The bridged asset itself cannot always pay gas before it has been claimed.

What should the claim transaction be checked against?

Compare the Ethereum contract, message sequence, source and target chains, token ID, amount, sender, and recipient with the Sui event. Use the official transaction page and an Ethereum explorer to verify the call.

Reject any claim link or contract sent in an unsolicited direct message.

What proves that the withdrawal finished?

The Ethereum claim receipt must succeed, and the expected native ETH or ERC-20 balance must reach the recipient. Save the Sui source digest, bridge sequence or message identifier, and Ethereum claim hash together.
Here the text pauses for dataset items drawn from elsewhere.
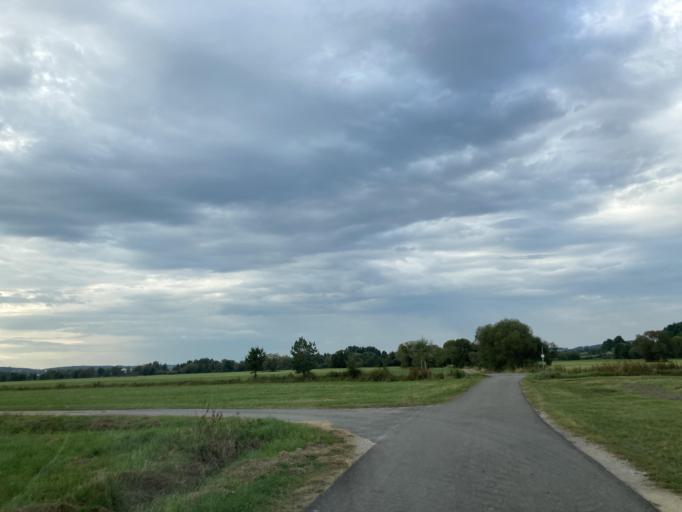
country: DE
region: Baden-Wuerttemberg
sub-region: Freiburg Region
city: Donaueschingen
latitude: 47.9430
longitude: 8.5408
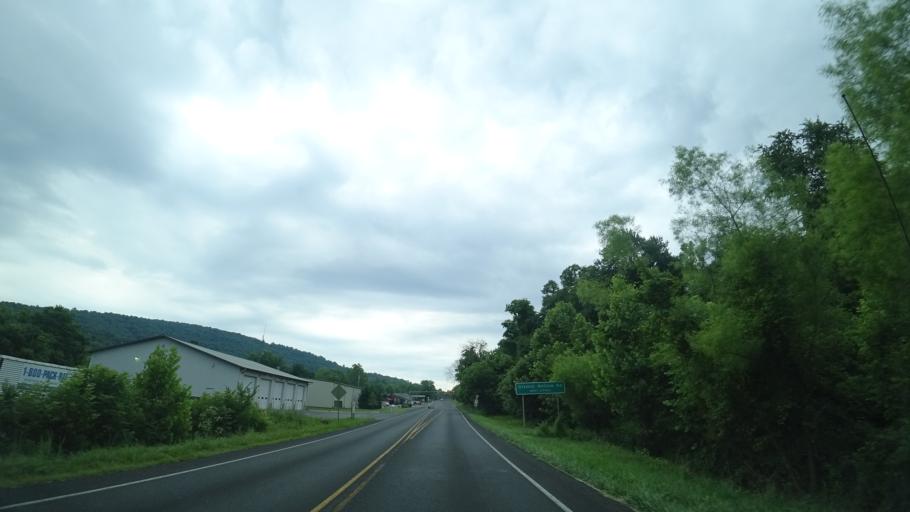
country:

A “claimable” status is not completion; it is permission to perform the final transaction.

What if the $5 million outbound limit is reached?

The current interface states a rolling $5 million limit from Sui to Ethereum. A message can wait as hourly records age out of the trailing 24-hour window. Retrying creates a new withdrawal rather than speeding up the original.

Record the limiter status and wait for capacity or verified official guidance.

What information should be sent to support?

Provide the Sui transaction digest, source address, Ethereum recipient, coin type, amount, sequence or message ID, current status, limiter data, and any failed Ethereum claim hash. Public identifiers are sufficient; no legitimate support process needs wallet secrets.

Outbound claim workflow assessed July 16, 2026. Verify live contract and limiter state.